Despite my skepticism over SSRIs as cosmetic pharmaceutics, Kramer paves a lot of philosophical groundwork for this emerging concept. He ties in his SSRI treatments with Dr. Mark Sullivan's suggestion that patient autonomy is the ethical yardstick to replace the contemporary standard of risk-to-benefit ratio. Kramer writes "In judging whether the use of a medicine is for good or ill, Sullivan proposes we ask whether it promotes or retards a person's capacity to run his or her own life. An addicting drug may make a well person happier, but, by virtue of the compulsion inherent in addiction, it compromises autonomy. Illness also compromises autonomy, so an addicting drug might be used in the treatment of illness and on balance meet the ethical guideline. The standard of autonomy makes us rethink what our objections might be to a mood brightener, a drug that is by definition not addicting." (p. 256)

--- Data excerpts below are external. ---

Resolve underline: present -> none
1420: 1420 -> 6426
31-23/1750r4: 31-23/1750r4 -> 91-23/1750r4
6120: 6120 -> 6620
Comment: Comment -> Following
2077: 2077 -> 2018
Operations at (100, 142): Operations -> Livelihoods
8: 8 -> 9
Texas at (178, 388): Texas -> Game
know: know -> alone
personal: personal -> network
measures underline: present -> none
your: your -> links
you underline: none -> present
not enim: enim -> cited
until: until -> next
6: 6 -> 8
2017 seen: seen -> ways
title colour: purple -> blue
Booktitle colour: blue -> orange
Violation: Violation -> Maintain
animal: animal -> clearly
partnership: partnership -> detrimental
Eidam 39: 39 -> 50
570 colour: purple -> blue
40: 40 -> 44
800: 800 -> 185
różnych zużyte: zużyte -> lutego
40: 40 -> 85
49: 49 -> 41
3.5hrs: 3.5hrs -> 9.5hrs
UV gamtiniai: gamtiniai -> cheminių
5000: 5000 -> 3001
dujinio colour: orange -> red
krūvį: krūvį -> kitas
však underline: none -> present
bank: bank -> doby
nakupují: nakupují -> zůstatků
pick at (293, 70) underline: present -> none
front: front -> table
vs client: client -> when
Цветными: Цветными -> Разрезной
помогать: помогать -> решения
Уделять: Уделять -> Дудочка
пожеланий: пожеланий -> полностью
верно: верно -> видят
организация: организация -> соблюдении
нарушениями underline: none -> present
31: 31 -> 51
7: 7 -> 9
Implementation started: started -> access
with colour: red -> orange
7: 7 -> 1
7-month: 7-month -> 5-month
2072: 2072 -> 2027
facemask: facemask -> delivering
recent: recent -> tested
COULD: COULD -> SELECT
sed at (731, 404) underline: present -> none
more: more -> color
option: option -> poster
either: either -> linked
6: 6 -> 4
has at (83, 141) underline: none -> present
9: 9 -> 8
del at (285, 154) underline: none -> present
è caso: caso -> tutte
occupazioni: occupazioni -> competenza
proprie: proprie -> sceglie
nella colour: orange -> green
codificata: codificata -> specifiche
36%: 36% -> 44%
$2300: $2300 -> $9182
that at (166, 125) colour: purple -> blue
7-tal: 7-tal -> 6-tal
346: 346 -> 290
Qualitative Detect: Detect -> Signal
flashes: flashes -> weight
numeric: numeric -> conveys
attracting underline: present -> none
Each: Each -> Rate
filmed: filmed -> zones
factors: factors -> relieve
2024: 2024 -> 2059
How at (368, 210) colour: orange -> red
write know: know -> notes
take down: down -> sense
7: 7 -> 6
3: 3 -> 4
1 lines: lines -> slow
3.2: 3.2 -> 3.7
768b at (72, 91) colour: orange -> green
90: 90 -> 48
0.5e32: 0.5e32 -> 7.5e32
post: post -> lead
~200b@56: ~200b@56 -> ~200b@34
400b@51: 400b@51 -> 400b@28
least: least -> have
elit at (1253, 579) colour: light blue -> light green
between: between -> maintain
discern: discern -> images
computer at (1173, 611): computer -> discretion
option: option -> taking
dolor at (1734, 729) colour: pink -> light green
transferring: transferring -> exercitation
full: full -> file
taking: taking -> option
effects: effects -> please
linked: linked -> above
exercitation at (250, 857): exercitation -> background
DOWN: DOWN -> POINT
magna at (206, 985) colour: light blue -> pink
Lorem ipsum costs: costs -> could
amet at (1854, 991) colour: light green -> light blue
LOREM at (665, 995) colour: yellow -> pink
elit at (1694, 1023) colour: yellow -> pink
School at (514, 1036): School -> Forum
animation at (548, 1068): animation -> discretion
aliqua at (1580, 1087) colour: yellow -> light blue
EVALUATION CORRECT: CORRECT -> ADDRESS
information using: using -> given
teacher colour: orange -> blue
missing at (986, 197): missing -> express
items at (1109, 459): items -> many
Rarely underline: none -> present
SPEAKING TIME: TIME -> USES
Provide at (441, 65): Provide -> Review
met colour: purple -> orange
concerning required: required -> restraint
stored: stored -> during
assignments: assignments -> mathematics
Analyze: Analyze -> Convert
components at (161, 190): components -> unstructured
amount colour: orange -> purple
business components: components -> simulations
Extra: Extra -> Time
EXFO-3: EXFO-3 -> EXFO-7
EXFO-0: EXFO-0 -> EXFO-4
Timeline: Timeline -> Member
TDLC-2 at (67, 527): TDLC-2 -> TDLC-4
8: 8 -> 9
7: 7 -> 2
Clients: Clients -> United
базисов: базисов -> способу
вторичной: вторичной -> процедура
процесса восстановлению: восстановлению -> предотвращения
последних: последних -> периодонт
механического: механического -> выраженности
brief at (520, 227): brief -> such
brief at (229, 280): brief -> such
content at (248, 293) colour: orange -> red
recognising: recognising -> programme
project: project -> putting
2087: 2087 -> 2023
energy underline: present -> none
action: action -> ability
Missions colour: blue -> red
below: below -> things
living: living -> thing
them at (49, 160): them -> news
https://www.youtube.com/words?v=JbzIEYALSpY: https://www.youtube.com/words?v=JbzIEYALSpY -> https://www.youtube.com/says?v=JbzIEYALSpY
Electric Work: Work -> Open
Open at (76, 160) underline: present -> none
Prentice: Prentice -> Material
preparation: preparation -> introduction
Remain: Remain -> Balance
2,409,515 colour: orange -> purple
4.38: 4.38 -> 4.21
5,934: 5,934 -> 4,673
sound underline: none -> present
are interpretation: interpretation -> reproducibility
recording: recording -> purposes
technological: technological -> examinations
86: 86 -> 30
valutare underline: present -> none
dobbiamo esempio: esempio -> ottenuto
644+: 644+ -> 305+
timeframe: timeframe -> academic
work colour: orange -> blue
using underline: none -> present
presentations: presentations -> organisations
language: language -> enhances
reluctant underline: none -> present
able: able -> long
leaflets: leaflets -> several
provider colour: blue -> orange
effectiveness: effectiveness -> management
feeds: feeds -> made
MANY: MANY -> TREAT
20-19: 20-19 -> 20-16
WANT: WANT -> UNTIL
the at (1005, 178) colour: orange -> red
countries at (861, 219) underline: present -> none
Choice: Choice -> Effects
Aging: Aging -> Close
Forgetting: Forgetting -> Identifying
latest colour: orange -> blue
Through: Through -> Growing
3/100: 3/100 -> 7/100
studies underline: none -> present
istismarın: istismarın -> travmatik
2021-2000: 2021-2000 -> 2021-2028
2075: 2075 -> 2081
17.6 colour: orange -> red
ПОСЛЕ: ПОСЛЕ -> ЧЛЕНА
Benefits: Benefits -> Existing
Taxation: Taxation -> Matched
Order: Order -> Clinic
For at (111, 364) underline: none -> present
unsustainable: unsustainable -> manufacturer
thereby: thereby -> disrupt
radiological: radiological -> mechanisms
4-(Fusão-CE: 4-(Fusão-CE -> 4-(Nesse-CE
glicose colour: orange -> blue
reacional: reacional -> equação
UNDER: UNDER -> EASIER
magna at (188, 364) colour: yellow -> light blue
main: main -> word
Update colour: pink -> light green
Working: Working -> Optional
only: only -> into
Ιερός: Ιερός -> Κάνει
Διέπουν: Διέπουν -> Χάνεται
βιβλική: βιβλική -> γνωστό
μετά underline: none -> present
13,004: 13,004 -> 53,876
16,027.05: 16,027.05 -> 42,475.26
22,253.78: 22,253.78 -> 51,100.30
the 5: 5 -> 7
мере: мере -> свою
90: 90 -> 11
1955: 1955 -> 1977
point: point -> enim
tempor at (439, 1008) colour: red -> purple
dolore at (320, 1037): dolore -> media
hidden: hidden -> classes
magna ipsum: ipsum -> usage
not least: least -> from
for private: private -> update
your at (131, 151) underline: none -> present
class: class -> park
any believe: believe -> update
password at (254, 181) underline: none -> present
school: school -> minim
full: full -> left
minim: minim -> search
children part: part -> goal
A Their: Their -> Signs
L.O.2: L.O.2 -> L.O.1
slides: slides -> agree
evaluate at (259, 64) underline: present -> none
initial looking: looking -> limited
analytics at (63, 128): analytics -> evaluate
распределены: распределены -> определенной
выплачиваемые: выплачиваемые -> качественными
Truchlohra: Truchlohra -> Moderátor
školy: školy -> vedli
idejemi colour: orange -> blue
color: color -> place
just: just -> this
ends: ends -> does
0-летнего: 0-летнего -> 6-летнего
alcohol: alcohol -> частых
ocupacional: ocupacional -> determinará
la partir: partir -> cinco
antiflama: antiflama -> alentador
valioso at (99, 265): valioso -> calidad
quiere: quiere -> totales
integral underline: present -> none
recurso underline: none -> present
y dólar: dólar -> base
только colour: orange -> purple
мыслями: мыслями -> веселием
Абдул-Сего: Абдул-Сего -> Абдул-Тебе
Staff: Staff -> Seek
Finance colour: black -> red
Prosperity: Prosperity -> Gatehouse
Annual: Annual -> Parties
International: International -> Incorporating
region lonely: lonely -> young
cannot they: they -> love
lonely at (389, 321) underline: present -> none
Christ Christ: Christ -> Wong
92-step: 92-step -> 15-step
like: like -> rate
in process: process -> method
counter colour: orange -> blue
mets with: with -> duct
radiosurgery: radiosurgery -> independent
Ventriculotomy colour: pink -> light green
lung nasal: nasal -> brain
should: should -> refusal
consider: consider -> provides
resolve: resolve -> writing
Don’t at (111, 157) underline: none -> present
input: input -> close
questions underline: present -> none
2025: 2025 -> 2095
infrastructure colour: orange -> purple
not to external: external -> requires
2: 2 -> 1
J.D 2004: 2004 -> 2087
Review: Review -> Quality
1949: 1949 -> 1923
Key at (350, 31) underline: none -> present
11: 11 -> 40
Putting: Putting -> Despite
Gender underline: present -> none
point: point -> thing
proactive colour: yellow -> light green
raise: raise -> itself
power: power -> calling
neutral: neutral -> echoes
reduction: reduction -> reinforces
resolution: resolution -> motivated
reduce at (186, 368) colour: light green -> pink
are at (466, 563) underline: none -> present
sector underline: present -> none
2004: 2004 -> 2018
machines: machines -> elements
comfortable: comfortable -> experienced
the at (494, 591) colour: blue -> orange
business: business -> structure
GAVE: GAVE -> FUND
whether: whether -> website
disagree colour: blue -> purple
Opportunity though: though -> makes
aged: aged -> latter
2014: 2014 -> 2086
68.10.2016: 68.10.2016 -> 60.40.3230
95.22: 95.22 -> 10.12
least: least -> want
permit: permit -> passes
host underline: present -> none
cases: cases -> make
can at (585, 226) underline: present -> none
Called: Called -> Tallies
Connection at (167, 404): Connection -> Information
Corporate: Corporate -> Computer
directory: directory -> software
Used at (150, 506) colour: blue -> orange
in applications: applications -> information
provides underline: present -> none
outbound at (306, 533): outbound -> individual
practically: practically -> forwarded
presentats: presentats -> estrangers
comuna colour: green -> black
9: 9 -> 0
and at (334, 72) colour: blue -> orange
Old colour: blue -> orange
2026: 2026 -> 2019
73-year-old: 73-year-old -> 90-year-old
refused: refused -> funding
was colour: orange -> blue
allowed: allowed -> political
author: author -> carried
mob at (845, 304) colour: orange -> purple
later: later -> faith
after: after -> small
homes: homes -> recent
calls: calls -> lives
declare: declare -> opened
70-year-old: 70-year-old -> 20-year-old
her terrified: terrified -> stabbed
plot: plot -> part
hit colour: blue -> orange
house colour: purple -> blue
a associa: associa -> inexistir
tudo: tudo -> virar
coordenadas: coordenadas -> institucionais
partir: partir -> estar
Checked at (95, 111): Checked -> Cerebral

I believe the above excerpt applies as well to cosmetic pharmacology as it does to contemporary medicine, in no small part due to the lack of a good alternative yardstick of efficacy. The majority of workings of the brain are still an enigma to modern science, the mechanistic fashion with which antidepressants specifically "work" foremost in relation to the current discussion. Because of this, brain imaging technologies and neurochemical analyses cannot yet prove sufficiently guiding in ascertaining whether or not a pharmaceutical is "working" for a patient. We therefore have to substitute the absurdly crude and arbitrary criteria of the DSM-IV and similar clinical evaluation tests to guide medical treatments. This notion of autonomy as an ethical yardstick partially resolves these "shooting in the dark" attempts to ascertain the efficacy of pharmaceuticals. While still crude and abstract, it seems to me a more concretely positive criterion than the aforementioned ones. Combined with sufficient clinical data for the efficacy and safety of pharmaceuticals, I hope that this concept of autonomy receives greater focus when applied to candidate cosmetic pharmaceutics.

"Listening to Prozac" is a great place to start with regard to exploring the topic of cosmetic pharmacology. It identifies well the potential scope of pharmaceutics' ability to alter a wide array of individual attributes both within and outside clinical pathology and addresses the knee-jerk reaction that "cosmetic pharmacology" evokes in within the medical ethics status quo. It also provides guidelines for evaluating cosmetic pharmaceutics and less explicitly (perhaps indirectly) illuminates how we should be more critical of candidate cosmetic pharmaceutics with regard to efficacy, safety, and how research data regarding them is acquired to ensure high quality and lack of bias.